Without a block, the new value silently wins:

h1 = { a: 1, b: 2 }
h2 = { b: 3 }

h1.merge!(h2)
h1
# => { a: 1, b: 3 }

No Arguments

Calling merge! with no arguments returns self unchanged. This may seem like a no-op, but it is worth knowing because code that dynamically passes an empty or nil list of hashes still runs without an error. The method tolerates the absence of arguments gracefully, which keeps conditional merge logic simpler — you can pass *override_list without guarding for an empty splat.:

h = { a: 1, b: 2 }
h.merge!
# => { a: 1, b: 2 }

If you pass a block with no arguments, the block is silently ignored.

That behavior makes merge! easy to call in code that sometimes has overrides and sometimes does not. You can pass a list of hashes only when you have one, and the method still behaves predictably when the list is empty.


Multiple Hashes

You can merge more than one collection at once.
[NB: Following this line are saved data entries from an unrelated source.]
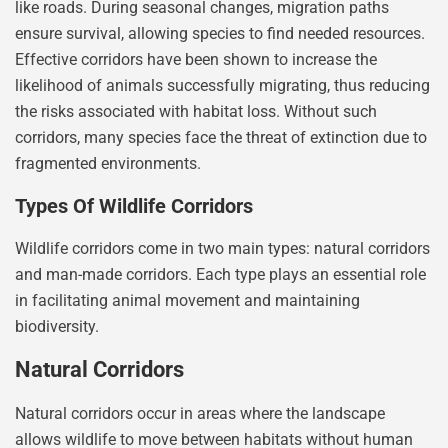
like roads. During seasonal changes, migration paths
ensure survival, allowing species to find needed resources.
Effective corridors have been shown to increase the
likelihood of animals successfully migrating, thus reducing
the risks associated with habitat loss. Without such
corridors, many species face the threat of extinction due to
fragmented environments.
Types Of Wildlife Corridors
Wildlife corridors come in two main types: natural corridors
and man-made corridors. Each type plays an essential role
in facilitating animal movement and maintaining
biodiversity.
Natural Corridors
Natural corridors occur in areas where the landscape
allows wildlife to move between habitats without human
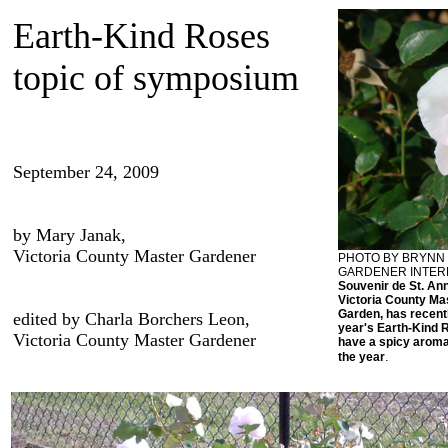
Earth-Kind Roses
topic of symposium
September 24, 2009
by Mary Janak,
Victoria County Master Gardener
PHOTO BY BRYNN 
GARDENER INTER
Souvenir de St. Ann
Victoria County M
Garden, has recentl
edited by Charla Borchers Leon,
year's Earth-Kind R
Victoria County Master Gardener
have a spicy aroma
.
the year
They are processed left to right:

defaults = { timeout: 30, retries: 3 }
env_config = { timeout: 60 }
user_config = { retries: 5 }

defaults.merge!(env_config, user_config)
defaults
# => { timeout: 60, retries: 5 }

Each subsequent source overwrites keys set by the previous ones.
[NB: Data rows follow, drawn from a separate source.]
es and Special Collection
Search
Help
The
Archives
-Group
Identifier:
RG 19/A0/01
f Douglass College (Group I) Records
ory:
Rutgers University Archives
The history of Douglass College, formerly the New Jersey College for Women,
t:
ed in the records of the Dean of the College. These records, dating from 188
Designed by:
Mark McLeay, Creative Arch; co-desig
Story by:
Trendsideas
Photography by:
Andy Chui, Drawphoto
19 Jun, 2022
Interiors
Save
This left-to-right rule matters when you layer defaults, environment values, and user options. The earlier hashes set the baseline, and the later hashes refine or override those values in a fixed order. That predictable sequence means you can stack configuration sources with confidence, knowing that the last writer always wins.


The update Alias

Hash#update is the same method as Hash#merge!. Both names point to the same C implementation, so there is no behavior difference at all. The alias exists because “update” was the original name in some Ruby documentation and older codebases, while “merge!” mirrors the non-mutating merge more directly. Use whichever one fits the existing style of the project.:

h = { a: 1 }
h.update(b: 2)
h
# => { a: 1, b: 2 }

Use whichever name reads better in context.
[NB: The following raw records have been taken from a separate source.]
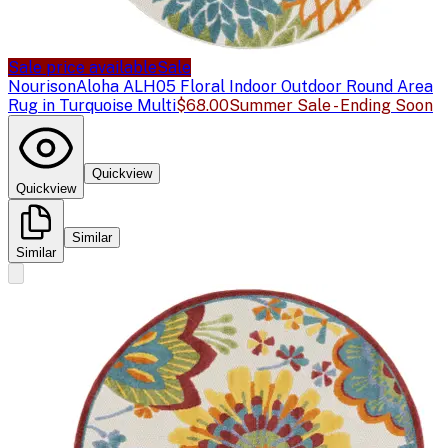
Sale price available
Sale
Nourison
Aloha ALH05 Floral Indoor Outdoor Round Area
Rug in Turquoise Multi
$68.00
Summer Sale - Ending Soon
Quickview
Quickview
Similar
Similar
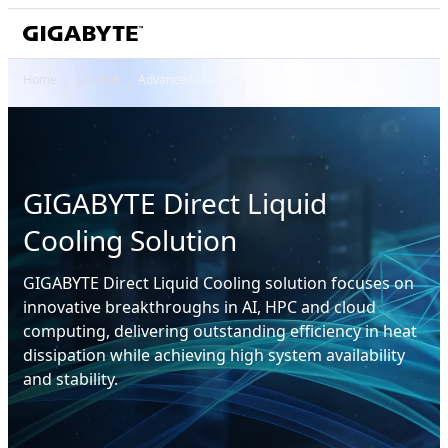
Home
Solution
Advanced Cooling
GIGABYTE Direct Liquid
Cooling Solution
GIGABYTE Direct Liquid Cooling solution focuses on
innovative breakthroughs in AI, HPC and cloud
computing, delivering outstanding efficiency in heat
dissipation while achieving high system availability
and stability.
Some codebases prefer update because it reads like a direct state change, while others prefer merge! because it matches the non-mutating merge name. Either way, the important detail is that both names mutate the same receiver.


Gotchas

Mutation risk. merge! modifies self in place. If the same Hash object is referenced by another variable, you will see those changes reflected there too:

original = { a: 1 }
copy = original
original.merge!(b: 2)

original
# => { a: 1, b: 2 }
copy
# => { a: 1, b: 2 }  # also changed

If you need a non-mutating version, see Hash#merge.

TypeError on non-Hash arguments. Passing a non-Hash object raises a TypeError. This guard protects against accidentally calling merge! with a string, integer, or any other value that does not have key-value pairs. The error message is clear enough to point you toward the source of the problem, which usually means a variable that was expected to hold a hash ended up with something else.:

h = { a: 1 }
h.merge!("not a hash")
# => TypeError: no implicit conversion of String into Hash

That type check is helpful because it prevents accidental merging of unrelated values. If you need to combine data that is not already key-value data, convert it first so the method receives the structure it expects.